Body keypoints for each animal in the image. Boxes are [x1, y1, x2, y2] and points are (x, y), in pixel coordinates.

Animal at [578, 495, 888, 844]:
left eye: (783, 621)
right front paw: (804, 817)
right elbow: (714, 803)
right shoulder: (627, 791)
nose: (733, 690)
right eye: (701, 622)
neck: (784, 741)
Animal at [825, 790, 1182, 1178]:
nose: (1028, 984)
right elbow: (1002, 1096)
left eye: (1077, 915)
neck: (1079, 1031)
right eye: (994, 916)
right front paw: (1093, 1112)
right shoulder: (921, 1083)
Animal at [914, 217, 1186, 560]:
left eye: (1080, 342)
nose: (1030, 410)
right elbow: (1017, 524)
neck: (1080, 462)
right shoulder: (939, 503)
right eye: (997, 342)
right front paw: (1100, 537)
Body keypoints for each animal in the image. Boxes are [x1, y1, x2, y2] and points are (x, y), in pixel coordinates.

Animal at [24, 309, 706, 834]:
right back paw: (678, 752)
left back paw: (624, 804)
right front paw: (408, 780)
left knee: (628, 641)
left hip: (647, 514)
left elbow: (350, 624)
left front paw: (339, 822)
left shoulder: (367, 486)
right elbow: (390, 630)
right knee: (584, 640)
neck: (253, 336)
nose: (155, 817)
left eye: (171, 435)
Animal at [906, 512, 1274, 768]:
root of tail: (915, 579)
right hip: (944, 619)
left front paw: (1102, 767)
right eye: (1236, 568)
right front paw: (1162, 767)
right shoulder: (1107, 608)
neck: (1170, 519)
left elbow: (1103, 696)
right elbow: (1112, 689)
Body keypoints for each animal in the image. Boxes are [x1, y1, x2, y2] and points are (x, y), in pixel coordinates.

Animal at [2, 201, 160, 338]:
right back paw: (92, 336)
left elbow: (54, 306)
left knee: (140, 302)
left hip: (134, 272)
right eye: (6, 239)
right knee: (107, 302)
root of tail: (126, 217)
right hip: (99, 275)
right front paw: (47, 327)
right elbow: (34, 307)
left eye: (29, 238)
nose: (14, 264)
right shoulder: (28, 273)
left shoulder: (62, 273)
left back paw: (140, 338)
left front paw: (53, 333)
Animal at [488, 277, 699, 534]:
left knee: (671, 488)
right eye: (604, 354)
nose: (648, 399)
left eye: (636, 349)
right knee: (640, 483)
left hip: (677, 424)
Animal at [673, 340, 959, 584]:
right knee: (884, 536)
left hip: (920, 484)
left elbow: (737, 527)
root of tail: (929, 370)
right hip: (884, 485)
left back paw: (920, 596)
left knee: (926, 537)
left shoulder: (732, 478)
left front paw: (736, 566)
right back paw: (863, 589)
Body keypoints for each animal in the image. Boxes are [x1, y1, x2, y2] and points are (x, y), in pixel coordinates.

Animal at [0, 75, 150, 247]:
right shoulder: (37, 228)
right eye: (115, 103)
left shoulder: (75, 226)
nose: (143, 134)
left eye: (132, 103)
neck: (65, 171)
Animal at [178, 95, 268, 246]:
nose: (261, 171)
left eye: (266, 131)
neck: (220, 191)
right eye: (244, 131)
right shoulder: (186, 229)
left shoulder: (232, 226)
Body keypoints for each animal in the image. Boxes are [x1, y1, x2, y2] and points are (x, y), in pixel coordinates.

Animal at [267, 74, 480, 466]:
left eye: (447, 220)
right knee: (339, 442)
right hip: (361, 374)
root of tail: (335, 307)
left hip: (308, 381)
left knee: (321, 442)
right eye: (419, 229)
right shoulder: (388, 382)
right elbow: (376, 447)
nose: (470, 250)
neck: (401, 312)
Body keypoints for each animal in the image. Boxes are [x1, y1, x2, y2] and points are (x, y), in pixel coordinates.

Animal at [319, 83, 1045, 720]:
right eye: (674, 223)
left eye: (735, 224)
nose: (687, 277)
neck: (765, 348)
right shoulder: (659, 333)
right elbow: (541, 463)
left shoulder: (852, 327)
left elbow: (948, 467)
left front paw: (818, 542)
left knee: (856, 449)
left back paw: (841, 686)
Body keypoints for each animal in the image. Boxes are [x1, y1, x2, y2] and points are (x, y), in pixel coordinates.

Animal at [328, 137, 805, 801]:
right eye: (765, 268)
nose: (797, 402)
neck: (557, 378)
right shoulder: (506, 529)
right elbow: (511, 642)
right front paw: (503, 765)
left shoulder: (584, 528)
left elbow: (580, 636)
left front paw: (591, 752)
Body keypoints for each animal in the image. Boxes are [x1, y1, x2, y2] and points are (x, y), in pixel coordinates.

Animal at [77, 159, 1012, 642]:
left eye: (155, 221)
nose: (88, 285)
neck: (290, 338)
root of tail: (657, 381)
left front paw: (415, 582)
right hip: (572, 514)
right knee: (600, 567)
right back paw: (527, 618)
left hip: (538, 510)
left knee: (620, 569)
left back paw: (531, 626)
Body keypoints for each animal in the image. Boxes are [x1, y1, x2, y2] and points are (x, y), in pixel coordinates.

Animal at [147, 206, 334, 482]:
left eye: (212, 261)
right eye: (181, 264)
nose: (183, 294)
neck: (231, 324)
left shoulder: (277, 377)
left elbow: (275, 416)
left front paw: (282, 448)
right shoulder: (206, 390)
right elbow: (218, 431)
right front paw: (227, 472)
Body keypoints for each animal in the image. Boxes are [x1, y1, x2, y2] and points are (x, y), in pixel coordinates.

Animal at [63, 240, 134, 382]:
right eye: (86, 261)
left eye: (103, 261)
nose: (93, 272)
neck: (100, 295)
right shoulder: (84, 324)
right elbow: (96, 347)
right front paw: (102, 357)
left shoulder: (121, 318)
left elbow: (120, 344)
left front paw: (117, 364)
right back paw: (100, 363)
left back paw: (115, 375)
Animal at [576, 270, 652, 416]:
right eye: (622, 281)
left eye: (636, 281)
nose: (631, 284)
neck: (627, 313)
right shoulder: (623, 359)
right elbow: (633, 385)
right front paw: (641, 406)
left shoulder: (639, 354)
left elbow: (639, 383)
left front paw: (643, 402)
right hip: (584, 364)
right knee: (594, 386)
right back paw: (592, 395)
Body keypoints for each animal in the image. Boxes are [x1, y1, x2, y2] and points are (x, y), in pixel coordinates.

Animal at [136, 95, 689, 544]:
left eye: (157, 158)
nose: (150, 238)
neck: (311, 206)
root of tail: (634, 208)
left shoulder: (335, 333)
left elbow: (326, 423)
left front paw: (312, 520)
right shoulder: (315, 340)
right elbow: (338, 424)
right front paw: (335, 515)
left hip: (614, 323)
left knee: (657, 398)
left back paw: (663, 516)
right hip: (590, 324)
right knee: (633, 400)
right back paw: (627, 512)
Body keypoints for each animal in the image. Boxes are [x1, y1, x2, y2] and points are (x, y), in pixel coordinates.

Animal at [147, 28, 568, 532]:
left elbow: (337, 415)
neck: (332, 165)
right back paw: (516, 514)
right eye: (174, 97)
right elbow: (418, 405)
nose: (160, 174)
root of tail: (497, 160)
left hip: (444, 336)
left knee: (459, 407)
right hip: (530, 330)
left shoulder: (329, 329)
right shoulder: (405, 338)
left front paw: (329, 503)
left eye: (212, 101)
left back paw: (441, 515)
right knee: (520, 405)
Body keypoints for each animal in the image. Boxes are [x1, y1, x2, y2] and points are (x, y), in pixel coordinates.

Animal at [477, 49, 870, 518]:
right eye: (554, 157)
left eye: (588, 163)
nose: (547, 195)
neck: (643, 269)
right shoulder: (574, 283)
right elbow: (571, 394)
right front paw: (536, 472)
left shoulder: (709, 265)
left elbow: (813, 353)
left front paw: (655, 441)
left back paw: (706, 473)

================

WHAT THIS TASK INVOLVES >> Return every line of the material exactly.

WRITTEN RESPONSE >>
Body keypoints for each animal in the image. Boxes are [x1, y1, x2, y2] and points are (x, y), in pixel coordinates.

Animal at [578, 495, 888, 844]:
left eye: (783, 621)
right front paw: (804, 817)
right elbow: (714, 803)
right shoulder: (627, 791)
nose: (733, 690)
right eye: (701, 622)
neck: (784, 741)
Animal at [825, 790, 1182, 1178]:
nose: (1028, 984)
right elbow: (1002, 1096)
left eye: (1077, 915)
neck: (1079, 1031)
right eye: (994, 916)
right front paw: (1093, 1112)
right shoulder: (921, 1083)
Animal at [914, 217, 1186, 560]:
left eye: (1080, 342)
nose: (1030, 410)
right elbow: (1017, 524)
neck: (1080, 462)
right shoulder: (939, 503)
right eye: (997, 342)
right front paw: (1100, 537)
Body keypoints for each animal in the image. Boxes are [x1, y1, x2, y2] and points are (x, y), in pixel coordinates.

Animal at [24, 309, 706, 834]:
right back paw: (678, 752)
left back paw: (624, 804)
right front paw: (408, 780)
left knee: (628, 641)
left hip: (647, 514)
left elbow: (350, 624)
left front paw: (339, 822)
left shoulder: (367, 486)
right elbow: (390, 630)
right knee: (584, 640)
neck: (253, 336)
nose: (155, 817)
left eye: (171, 435)
Animal at [906, 512, 1274, 768]:
root of tail: (915, 579)
right hip: (944, 619)
left front paw: (1102, 767)
right eye: (1236, 568)
right front paw: (1162, 767)
right shoulder: (1107, 608)
neck: (1170, 519)
left elbow: (1103, 696)
right elbow: (1112, 689)
Body keypoints for each animal in the image. Boxes are [x1, y1, x2, y2] and points are (x, y), in pixel coordinates.

Animal at [2, 201, 160, 338]:
right back paw: (92, 336)
left elbow: (54, 306)
left knee: (140, 302)
left hip: (134, 272)
right eye: (6, 239)
right knee: (107, 302)
root of tail: (126, 217)
right hip: (99, 275)
right front paw: (47, 327)
right elbow: (34, 307)
left eye: (29, 238)
nose: (14, 264)
right shoulder: (28, 273)
left shoulder: (62, 273)
left back paw: (140, 338)
left front paw: (53, 333)
Animal at [488, 277, 699, 534]:
left knee: (671, 488)
right eye: (604, 354)
nose: (648, 399)
left eye: (636, 349)
right knee: (640, 483)
left hip: (677, 424)
Animal at [673, 340, 959, 584]:
right knee: (884, 536)
left hip: (920, 484)
left elbow: (737, 527)
root of tail: (929, 370)
right hip: (884, 485)
left back paw: (920, 596)
left knee: (926, 537)
left shoulder: (732, 478)
left front paw: (736, 566)
right back paw: (863, 589)
Body keypoints for each animal in the image. Boxes are [x1, y1, x2, y2] and points are (x, y), in pixel coordinates.

Animal at [0, 75, 150, 247]:
right shoulder: (37, 228)
right eye: (115, 103)
left shoulder: (75, 226)
nose: (143, 134)
left eye: (132, 103)
neck: (65, 171)
Animal at [178, 95, 268, 246]:
nose: (261, 171)
left eye: (266, 131)
neck: (220, 191)
right eye: (244, 131)
right shoulder: (186, 229)
left shoulder: (232, 226)
Body keypoints for each animal in the image. Boxes are [x1, y1, x2, y2] and points are (x, y), in pixel coordinates.

Animal at [267, 74, 480, 466]:
left eye: (447, 220)
right knee: (339, 442)
right hip: (361, 374)
root of tail: (335, 307)
left hip: (308, 381)
left knee: (321, 442)
right eye: (419, 229)
right shoulder: (388, 382)
right elbow: (376, 447)
nose: (470, 250)
neck: (401, 312)
Body keypoints for each animal in the image. Boxes are [x1, y1, x2, y2] and points are (x, y), in pixel coordinates.

Animal at [319, 83, 1045, 720]:
right eye: (674, 223)
left eye: (735, 224)
nose: (687, 277)
neck: (765, 348)
right shoulder: (659, 333)
right elbow: (541, 463)
left shoulder: (852, 327)
left elbow: (948, 467)
left front paw: (818, 542)
left knee: (856, 449)
left back paw: (841, 686)
Body keypoints for each animal in the image. Boxes are [x1, y1, x2, y2] and points are (x, y), in pixel coordinates.

Animal at [328, 137, 805, 801]:
right eye: (765, 268)
nose: (797, 402)
neck: (557, 378)
right shoulder: (506, 529)
right elbow: (511, 642)
right front paw: (503, 765)
left shoulder: (584, 528)
left elbow: (580, 636)
left front paw: (591, 752)
Body keypoints for each animal in the image. Boxes are [x1, y1, x2, y2] and points are (x, y), in pixel coordinates.

Animal at [77, 159, 1012, 642]:
left eye: (155, 221)
nose: (88, 285)
neck: (290, 338)
root of tail: (657, 381)
left front paw: (415, 582)
right hip: (572, 514)
right knee: (600, 567)
right back paw: (527, 618)
left hip: (538, 510)
left knee: (620, 569)
left back paw: (531, 626)
Body keypoints for each animal in the image. Boxes are [x1, y1, x2, y2] and points are (x, y), in pixel coordinates.

Animal at [147, 206, 334, 482]:
left eye: (212, 261)
right eye: (181, 264)
nose: (183, 294)
neck: (231, 324)
left shoulder: (277, 377)
left elbow: (275, 416)
left front paw: (282, 448)
right shoulder: (206, 390)
right elbow: (218, 431)
right front paw: (227, 472)
Body keypoints for each animal in the image. Boxes are [x1, y1, x2, y2] and points are (x, y), in pixel coordinates.

Animal at [63, 240, 134, 382]:
right eye: (86, 261)
left eye: (103, 261)
nose: (93, 272)
neck: (100, 295)
right shoulder: (84, 324)
right elbow: (96, 347)
right front paw: (102, 357)
left shoulder: (121, 318)
left elbow: (120, 344)
left front paw: (117, 364)
right back paw: (100, 363)
left back paw: (115, 375)
Animal at [576, 270, 652, 416]:
right eye: (622, 281)
left eye: (636, 281)
nose: (631, 284)
neck: (627, 313)
right shoulder: (623, 359)
right elbow: (633, 385)
right front paw: (641, 406)
left shoulder: (639, 354)
left elbow: (639, 383)
left front paw: (643, 402)
right hip: (584, 364)
right knee: (594, 386)
right back paw: (592, 395)
Body keypoints for each animal in the image. Boxes are [x1, y1, x2, y2] and points are (x, y), in pixel coordinates.

Animal at [136, 95, 689, 544]:
left eye: (157, 158)
nose: (150, 238)
neck: (311, 206)
root of tail: (634, 208)
left shoulder: (335, 333)
left elbow: (326, 423)
left front paw: (312, 520)
right shoulder: (315, 340)
right elbow: (338, 424)
right front paw: (335, 515)
left hip: (614, 323)
left knee: (657, 398)
left back paw: (663, 516)
right hip: (590, 324)
right knee: (633, 400)
right back paw: (627, 512)
Body keypoints for each animal in the image. Boxes are [x1, y1, x2, y2] and points are (x, y), in pixel coordinates.

Animal at [147, 28, 568, 532]:
left elbow: (337, 415)
neck: (332, 165)
right back paw: (516, 514)
right eye: (174, 97)
right elbow: (418, 405)
nose: (160, 174)
root of tail: (497, 160)
left hip: (444, 336)
left knee: (459, 407)
right hip: (530, 330)
left shoulder: (329, 329)
right shoulder: (405, 338)
left front paw: (329, 503)
left eye: (212, 101)
left back paw: (441, 515)
right knee: (520, 405)
Body keypoints for each animal in the image. Boxes are [x1, y1, x2, y2] and points are (x, y), in pixel coordinates.

Animal at [477, 49, 870, 518]:
right eye: (554, 157)
left eye: (588, 163)
nose: (547, 195)
neck: (643, 269)
right shoulder: (574, 283)
right elbow: (571, 394)
right front paw: (536, 472)
left shoulder: (709, 265)
left elbow: (813, 353)
left front paw: (655, 441)
left back paw: (706, 473)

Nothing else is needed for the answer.